Provided passage:
■ ■ ■ ■
FORT BENNING, Ga. — Walking into his local Newark, New Jersey, Military Entrance Processing Station, Army hopeful Adam Vega was running on no sleep and little preparation as he sat down to take the Armed Services Vocational Aptitude Battery test.
The ASVAB is an exam that helps predict future academic and occupational success. The military uses it to determine whether an individual qualifies for service, if they can receive any monetary incentive and what jobs are available based on their score.
Vega struggled to stay awake during the test, and the exam proved to be a difficult task under those circumstances.
“Everything just didn’t go my way,” he recalled. “I was struggling with everything.”
After dropping out of college, he was trying figure out where he was going in life and thought the Army was a great opportunity. His plan would hit a snag after seeing his test results.
“It almost brought a tear to my eye because I knew I was capable of reaching a higher score,” he said.
His score of 38 allowed him to enlist in the Army with a waiver, but it didn’t offer him the job opportunities in the medical field he hoped for.
Vega spoke to his recruiter, who told him about a new academic program that could possibly help him improve his scores and keep his dream job a reality if he was interested.
He jumped at the chance.
Last year, the Army launched the Future Soldier Preparatory Course at Fort Jackson, South Carolina, with the hope of helping eligible Americans overcome academic and physical fitness barriers to service.
The three-week-long course allows perspective recruits, with an ASVAB score between 21-30 or those who cannot meet physical standards, the opportunity to improve and retest. If they meet standards by the end of the course, they move on to basic training, while those who don’t are allowed to repeat the course for up to 90 days.
■ ■ ■ ■
Exercise directions:
Pick up the article on the Army's Future Soldier Preparatory Course at the point where it ends and keep writing.

[Dataset records]
■ ■ ■ ■
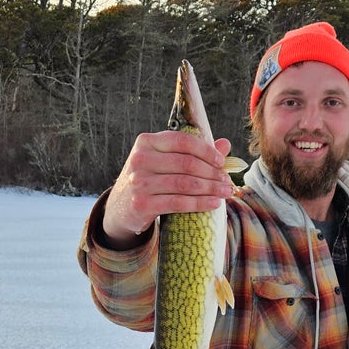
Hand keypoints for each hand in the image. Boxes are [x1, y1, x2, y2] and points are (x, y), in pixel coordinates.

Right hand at [98, 133, 235, 245]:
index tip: (221, 161)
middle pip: (186, 164)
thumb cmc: (150, 179)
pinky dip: (200, 203)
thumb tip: (225, 144)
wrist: (121, 207)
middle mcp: (140, 159)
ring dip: (210, 189)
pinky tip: (214, 204)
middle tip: (226, 181)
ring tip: (225, 192)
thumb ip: (192, 152)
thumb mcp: (164, 160)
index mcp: (147, 141)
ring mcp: (139, 182)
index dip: (206, 151)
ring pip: (185, 184)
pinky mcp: (142, 204)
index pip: (183, 141)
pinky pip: (178, 203)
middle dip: (212, 173)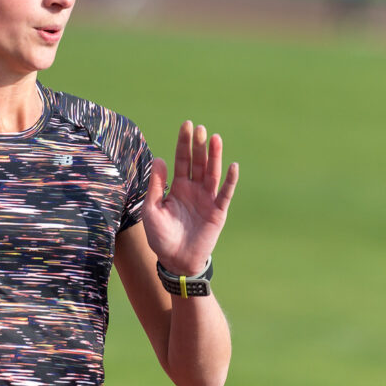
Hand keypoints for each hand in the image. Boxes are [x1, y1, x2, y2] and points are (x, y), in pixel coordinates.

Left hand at [142, 120, 238, 276]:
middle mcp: (194, 189)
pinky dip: (229, 180)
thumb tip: (160, 158)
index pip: (182, 159)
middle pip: (198, 162)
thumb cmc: (161, 236)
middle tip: (200, 128)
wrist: (176, 261)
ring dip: (214, 156)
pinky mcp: (218, 211)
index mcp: (178, 187)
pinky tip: (232, 166)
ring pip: (212, 173)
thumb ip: (156, 185)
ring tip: (216, 138)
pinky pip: (225, 193)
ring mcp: (207, 199)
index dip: (184, 143)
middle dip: (199, 145)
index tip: (187, 125)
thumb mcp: (152, 210)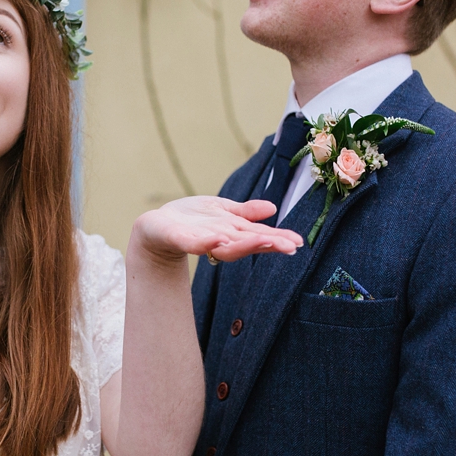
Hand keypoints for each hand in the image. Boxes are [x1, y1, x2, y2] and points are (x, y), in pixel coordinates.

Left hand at [132, 196, 302, 265]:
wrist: (157, 227)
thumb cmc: (191, 220)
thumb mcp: (223, 212)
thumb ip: (246, 212)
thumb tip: (273, 208)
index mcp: (232, 232)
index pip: (259, 236)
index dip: (278, 239)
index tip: (298, 242)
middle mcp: (220, 239)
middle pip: (247, 243)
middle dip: (268, 244)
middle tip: (289, 247)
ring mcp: (201, 240)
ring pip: (225, 245)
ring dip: (244, 245)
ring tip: (263, 241)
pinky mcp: (180, 239)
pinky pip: (194, 242)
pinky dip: (206, 242)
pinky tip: (218, 239)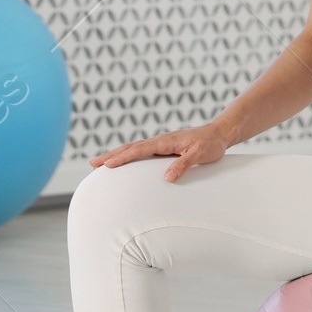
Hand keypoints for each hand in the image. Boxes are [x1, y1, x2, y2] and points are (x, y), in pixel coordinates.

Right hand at [92, 123, 229, 180]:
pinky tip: (123, 161)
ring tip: (100, 163)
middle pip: (130, 147)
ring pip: (134, 148)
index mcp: (165, 141)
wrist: (219, 133)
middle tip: (92, 164)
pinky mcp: (164, 148)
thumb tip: (166, 178)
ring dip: (117, 154)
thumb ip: (183, 165)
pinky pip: (142, 151)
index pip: (139, 150)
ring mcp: (161, 144)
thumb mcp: (200, 155)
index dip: (123, 158)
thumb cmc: (211, 144)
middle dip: (111, 155)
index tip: (107, 165)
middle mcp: (160, 141)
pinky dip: (128, 155)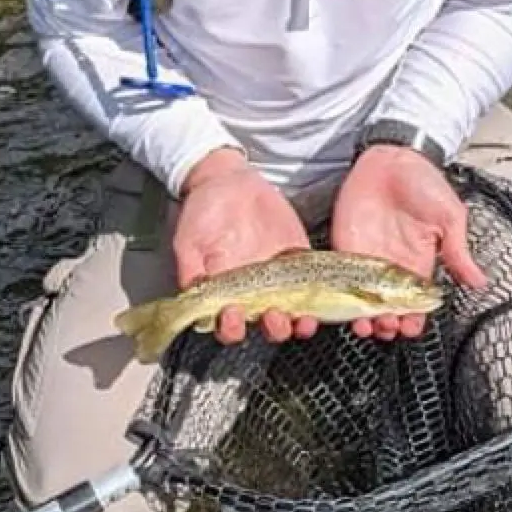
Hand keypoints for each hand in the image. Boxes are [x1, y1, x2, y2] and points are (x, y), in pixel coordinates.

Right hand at [173, 149, 318, 344]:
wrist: (228, 182)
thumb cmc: (202, 213)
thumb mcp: (187, 241)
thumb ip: (190, 271)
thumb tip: (193, 297)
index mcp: (225, 293)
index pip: (229, 326)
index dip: (231, 329)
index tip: (232, 316)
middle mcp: (254, 293)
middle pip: (266, 325)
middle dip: (272, 328)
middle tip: (272, 317)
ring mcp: (279, 280)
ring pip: (293, 312)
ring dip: (299, 322)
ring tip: (302, 318)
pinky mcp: (299, 260)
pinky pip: (314, 284)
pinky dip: (321, 294)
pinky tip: (324, 294)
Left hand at [330, 145, 487, 338]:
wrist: (393, 157)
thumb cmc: (425, 183)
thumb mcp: (450, 217)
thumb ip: (459, 252)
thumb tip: (480, 283)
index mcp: (418, 265)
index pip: (415, 304)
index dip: (414, 320)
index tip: (412, 329)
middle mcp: (391, 268)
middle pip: (387, 309)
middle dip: (388, 325)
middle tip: (389, 328)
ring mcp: (366, 260)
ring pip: (362, 302)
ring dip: (365, 320)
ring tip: (367, 328)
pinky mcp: (344, 249)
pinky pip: (340, 281)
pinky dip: (341, 299)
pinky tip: (345, 312)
■ ■ ■ ■
Response to this exercise:
The initial results of the program were very encouraging with students on average increasing their academic scores by 17 points. This success led the Army to expand the academic portion of the program to Fort Benning in early February.
There, volunteer recruits already under contract, who have an ASVAB score of 31-49, participate in the Academic Skills Development Program. They work with drill instructors, civilian teachers, as well as their fellow students to improve their arithmetic reasoning, word knowledge, paragraph comprehension and mathematics.
“Being surrounded by the instructors and students helped me better understand things,” Vega said. “We worked so well together. It was a team effort.”
While going through the course, the students learned militarization to prepare them for basic training. Every day they wear the uniform, march to class and have an hour-long Army-focused lesson. They also work on their physical fitness and learn proper nutrition.
“We do all of this so they can be a step ahead when they get to basic training,” said 1st Lt. Randall Dunlap, Delta Company commander for the Academic Skills Development Program. “We want them to be as prepared as possible.”
At the end of the course, the students take the Armed Forces Classification Test to see if they improved. If they make the jump over 50 and into the higher classification category, they have the chance to renegotiate their contract. That opens the possibility of a new job, potential bonus, student loan forgiveness and duty location preference.
“[The course] is definitely a benefit to the individual if they want to better themselves,” Dunlap said. “It just depends on what effort they put in and how much they want it.”
The program has only pushed a few classes through, but they are already seeing encouraging results with the last two classes having 43% and 50% of the students reaching a higher classification category.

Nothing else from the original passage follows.